* Records for this exercise:
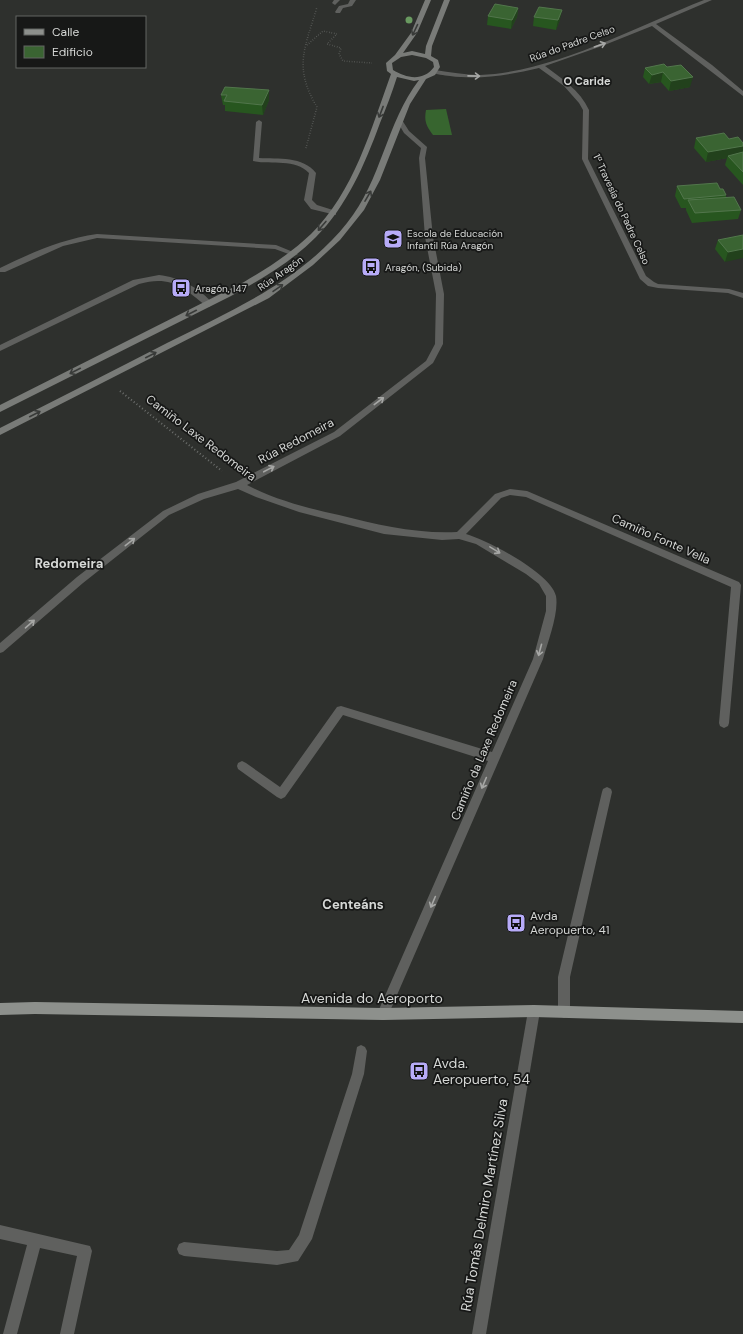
<svg xmlns="http://www.w3.org/2000/svg" width="743" height="1334" font-family="'DM Sans',sans-serif">
<style>
.green{fill:#37652f}
.lines{fill:none;stroke-linecap:round;stroke-linejoin:round}
.path-far1{stroke:#6c6e6c;stroke-width:1.5;stroke-dasharray:0.5 2;stroke-linecap:butt}
.path{stroke:#6c6e6c;stroke-width:2;stroke-dasharray:1 2.5;stroke-linecap:butt}
.lane{fill:#5f605e;fill-rule:evenodd}
.street{fill:#5f605e;fill-rule:evenodd}
.secondary{fill:#797b78;fill-rule:evenodd}
.primary{fill:#8d908c;fill-rule:evenodd}
.tree{fill:#699a60}
.wall{fill:#27561f}
.shaded-wall{fill:#22411c}
.building{fill:#3a6432;stroke:#52764c}
.oneway{stroke:#393b39}
.oneway2{stroke:#a6a7a5}
.labels{text-anchor:middle;stroke-width:3.5;stroke-linejoin:round;paint-order:stroke}
.far-street-label{font-size:10px;fill:#d5d7d5;stroke:#171817}
.far-poi-label{font-size:10px;fill:#d5d7d5;stroke:#171817;text-anchor:start}
.far-neighbourhood-label{font-size:11px;font-weight:bold;fill:#d5d7d5;stroke:#171817}
.street-label{font-size:12px;fill:#d5d7d5;stroke:#171817}
.poi-label{font-size:12px;fill:#d5d7d5;stroke:#171817;text-anchor:start}
.neighbourhood-label{font-size:13px;font-weight:bold;fill:#d5d7d5;stroke:#171817}
.near-street-label{font-size:14px;fill:#d5d7d5;stroke:#171817}
.near-poi-label{font-size:14px;fill:#d5d7d5;stroke:#171817;text-anchor:start}
</style>
<rect width="100%" height="100%" fill="#2e302d"/>
<!-- green -->
<path class="green" d="M446 109 452 135H433C426 126 424 121 426 110Z"/>
<g class="lines">
<!-- path-far1 -->
<g class="path-far1">
<polyline points="307,45 323,31 337,34 327,44 341,48 339,54 343,61 372,63"/>
<path d="M306 148 317 107C293 67 305 48 317 7"/>
</g>
<!-- path -->
<polyline class="path" points="120,391 222,471"/>
<!-- lane -->
<g class="lane">
<path d="M259 120 262 122 259 158C278 159 303 156 316 173L312 200 317 205 336 211V215L311 209 304 200 309 173C295 158 271 165 253 161L256 122Z"/>
<polygon points="607,787 611,789 612,792 570,977 570,1012 568,1016 564,1018 560,1016 558,1012 558,977 602,792 603,789"/>
</g>
<!-- street -->
<g class="street">
<polygon points="334,0 340,0 335,5 332,3"/>
<polygon points="350,0 356,0 352,6 343,8 340,13 336,13 335,12 339,6 348,4"/>
<path d="M704 0H712L656 24 712 65 743 91V96L652 26 602 46 545 66C562 79 580 90 589 110L588 159 646 276 654 282 658 284 729 289 743 293V298L728 293 658 288 648 286 640 279 582 159 583 110 579 103 564 86 539 68C509 75 480 80 450 76 444 75 436 75 432 72L435 70C450 72 465 75 480 75 554 72 635 27 704 0Z"/>
<path d="M400 119 402 120 409 131 427 147 425 158 433 237 444 294 443 344 433 363 340 436 247 485C276 500 307 508 339 515 378 525 417 534 457 532L495 494 510 489 527 491 739 582 741 585 729 723 728 726 724 728 720 726 719 723 731 587 526 497 510 495 501 498 466 534C487 540 551 573 556 596 559 613 548 641 543 659L387 1018 383 1020 379 1018 377 1014 488 761 343 715 285 797 281 799 277 797 238 769 237 766 238 763 242 761 246 763 280 787 337 707 341 706 492 752 533 659 546 611V596L539 584 526 574 476 544 459 539 442 540 384 534 299 512 256 497 238 489 204 499 169 515 83 583 3 652 0 653V643L77 577 163 511 198 494 236 482 334 432 426 361 435 344 436 294 425 237 419 158 421 148 404 133 397 121Z"/>
<path d="M97 234 276 245 298 254 294 256 275 249 97 238 63 246 5 272H0V268C31 253 62 239 97 234Z"/>
<path d="M159 275C179 277 200 288 213 304L209 307 206 306C183 287 170 275 139 284L0 351V345L133 280Z"/>
<polygon points="534,1005 538,1007 540,1011 486,1334 472,1334 528,1011 530,1007"/>
<polygon points="361,1045 365,1047 367,1051 364,1074 312,1239 298,1261 277,1265 184,1256 179,1254 177,1249 179,1244 184,1242 277,1251 289,1250 299,1235 352,1074 357,1047"/>
<polygon points="0,1225 90,1246 92,1251 74,1334 60,1334 77,1256 40,1248 17,1334 3,1334 27,1245 0,1239"/>
</g>
<!-- secondary -->
<path class="secondary" d="M425 0H431L417 33 403 53 412 51 425 54 426 46 444 0H450L432 46 431 56 438 60 440 67 435 75 426 79 410 104 380 180 364 210 340 240 313 265 269 298 0 435V428C56 400 112 371 167 343 232 310 301 281 347 223 382 180 386 123 419 80L414 81 397 77C392 93 386 108 380 123 365 164 347 206 316 237 291 262 262 279 231 296L0 412V405L244 282C268 268 291 253 311 234 354 192 371 129 391 74L387 71 386 63 395 55 411 33ZM412 55 426 58 433 62 434 67C423 82 406 78 393 70L392 63 401 57Z"/>
<!-- primary -->
<polygon class="primary" points="35,1002 383,1008 534,1005 743,1011 743,1023 534,1017 383,1020 35,1014 0,1015 0,1003"/>
</g>
<!-- trees -->
<circle class="tree" cx="409" cy="20" r="3.5"/>
<!-- wall -->
<g class="wall">
<polygon points="518,8 517,17 511,29 487,25 488,16"/>
<polygon points="534,17 560,20 556,30 533,26"/>
<polygon points="667,67 690,87 669,91 661,82 649,84 643,77 645,68"/>
<polygon points="221,95 269,100 263,115 225,111 225,105 223,105"/>
<polygon points="696,138 729,139 743,143 743,185 725,165 727,158 706,162 694,148"/>
<polygon points="677,186 720,189 726,195 726,197 741,210 738,219 692,223 686,210 686,208 681,208 675,196"/>
<polygon points="743,235 725,262 715,249 718,240"/>
</g>
<!-- shaded-wall -->
<g class="shaded-wall">
<polygon points="518,8 517,17 511,29 512,20"/>
<polygon points="562,10 560,20 556,30 558,20"/>
<polygon points="663,72 661,82 649,84 652,75"/>
<polygon points="693,77 690,87 669,91 671,81"/>
<polygon points="269,90 269,100 263,115 262,105"/>
<polygon points="743,146 743,152 742,155 728,156 727,158 706,162 708,152"/>
<polygon points="743,249 743,258 725,262 728,252"/>
</g>
<!-- building -->
<g class="building">
<polygon points="495,4 518,8 512,20 488,16"/>
<polygon points="539,7 562,10 558,20 534,17"/>
<polygon points="664,64 667,67 681,65 693,77 671,81 663,72 652,75 645,68"/>
<polygon points="225,87 269,90 262,105 224,101 227,95 221,95"/>
<polygon points="724,133 729,139 738,137 743,143 743,146 708,152 696,138"/>
<polygon points="743,152 743,172 728,156"/>
<polygon points="717,183 720,189 723,189 726,195 684,199 677,186"/>
<polygon points="734,197 741,210 695,213 688,200"/>
<polygon points="743,235 743,249 728,252 718,240"/>
</g>
<!-- one-way arrows -->
<defs><path id="oneway-shaft" d="M-6 0H5M1.5-3L5.5 0L1.5 3" fill="none" stroke-width="1.6" stroke-linecap="round" stroke-linejoin="round"/></defs>
<g class="oneway">
<use href="#oneway-shaft" transform="translate(415 30) rotate(115)"/>
<use href="#oneway-shaft" transform="translate(381 112) rotate(111)"/>
<use href="#oneway-shaft" transform="translate(368 196) rotate(-60)"/>
<use href="#oneway-shaft" transform="translate(322 226) rotate(131)"/>
<use href="#oneway-shaft" transform="translate(278 288) rotate(-35)"/>
<use href="#oneway-shaft" transform="translate(191 313) rotate(153)"/>
<use href="#oneway-shaft" transform="translate(151 355) rotate(-27)"/>
<use href="#oneway-shaft" transform="translate(75 371) rotate(153)"/>
<use href="#oneway-shaft" transform="translate(35 414) rotate(-27)"/>
</g>
<g class="oneway2">
<use href="#oneway-shaft" transform="translate(600 45) rotate(-19)"/>
<use href="#oneway-shaft" transform="translate(474 76) rotate(1)"/>
<use href="#oneway-shaft" transform="translate(379 401) rotate(-37)"/>
<use href="#oneway-shaft" transform="translate(269 469) rotate(-28)"/>
<use href="#oneway-shaft" transform="translate(130 542) rotate(-38)"/>
<use href="#oneway-shaft" transform="translate(495 550) rotate(31)"/>
<use href="#oneway-shaft" transform="translate(30 624) rotate(-41)"/>
<use href="#oneway-shaft" transform="translate(540 650) rotate(105)"/>
<use href="#oneway-shaft" transform="translate(484 783) rotate(113)"/>
<use href="#oneway-shaft" transform="translate(433 902) rotate(113)"/>
</g>
<!-- icons -->
<defs>
<g id="school-square" transform="scale(1)"><rect x="-9" y="-9" width="18" height="18" rx="4" fill="#b7abf8" stroke="#171817"/><path d="M0-5L7-2L0 1L-7-2ZM-4 1L0 2.5L4 1V4Q0 6-4 4Z" fill="#111"/></g>
<g id="bus-square" transform="scale(1)"><rect x="-9" y="-9" width="18" height="18" rx="4" fill="#b7abf8" stroke="#171817"/><path d="M-5-6H5V4H4V6H2V4H-2V6H-4V4H-5ZM-3.5-4V0h7V-4ZM-3.5 1.2v1.5H-2V1.2ZM2 1.2v1.5H3.5V1.2Z" fill="#111"/></g>
</defs>
<g fill-rule="evenodd">
<use href="#school-square" x="393" y="239"/>
<use href="#bus-square" x="371" y="267"/>
<use href="#bus-square" x="181" y="288"/>
<use href="#bus-square" x="516" y="923"/>
<use href="#bus-square" x="419" y="1071"/>
</g>
<g class="labels">
<!-- far-street labels -->
<g class="far-street-label">
<text transform="translate(572 43) rotate(-20)" y="4">Rúa do Padre Celso</text>
<text transform="translate(622 209) rotate(65)" y="4">1ª Travesía do Padre Celso</text>
<text transform="translate(280 273) rotate(-35)" y="4">Rúa Aragón</text>
</g>
<!-- far-poi labels -->
<g class="far-poi-label">
<text x="407" y="237">Escola de Educación<tspan x="407" dy="12">Infantil Rúa Aragón</tspan></text>
<text x="385" y="271">Aragón, (Subida)</text>
<text x="195" y="292">Aragón, 147</text>
</g>
<!-- far-neighbourhood labels -->
<g class="far-neighbourhood-label">
<text x="587" y="85">O Caride</text>
</g>
<!-- street labels -->
<g class="street-label">
<text transform="translate(201 438) rotate(37)" y="4">Camiño Laxe Redomeira</text>
<text transform="translate(296 441) rotate(-28)" y="4">Rúa Redomeira</text>
<text transform="translate(661 539) rotate(24)" y="4">Camiño Fonte Vella</text>
<text transform="translate(484 750) rotate(-67)" y="4">Camiño da Laxe Redomeira</text>
</g>
<!-- poi labels -->
<g class="poi-label">
<text x="530" y="920">Avda<tspan x="530" dy="14">Aeropuerto, 41</tspan></text>
</g>
<!-- neighbourhood labels -->
<g class="neighbourhood-label">
<text x="69" y="568">Redomeira</text>
<text x="353" y="909">Centeáns</text>
</g>
<!-- near-street labels -->
<g class="near-street-label">
<text x="372" y="1003">Avenida do Aeroporto</text>
<text transform="translate(484 1205) rotate(-80)" y="5">Rúa Tomás Delmiro Martínez Silva</text>
</g>
<!-- near-poi labels -->
<g class="near-poi-label">
<text x="433" y="1068">Avda.<tspan x="433" dy="16">Aeropuerto, 54</tspan></text>
</g>
</g>
<!-- legend -->
<rect x="16" y="16" width="130" height="52" fill="#171817" stroke="#636463"/>
<rect x="24" y="29" width="20" height="6" fill="#8d908c" stroke="#636463"/>
<text x="52" y="36" font-size="12" fill="#d5d7d5">Calle</text>
<rect x="24" y="46" width="20" height="12" fill="#3a6432" stroke="#636463"/>
<text x="52" y="56" font-size="12" fill="#d5d7d5">Edificio</text>
</svg>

* Exercise description:
Please report the number of lines in the data that include the word "start", and add no other text.

* Task output:
3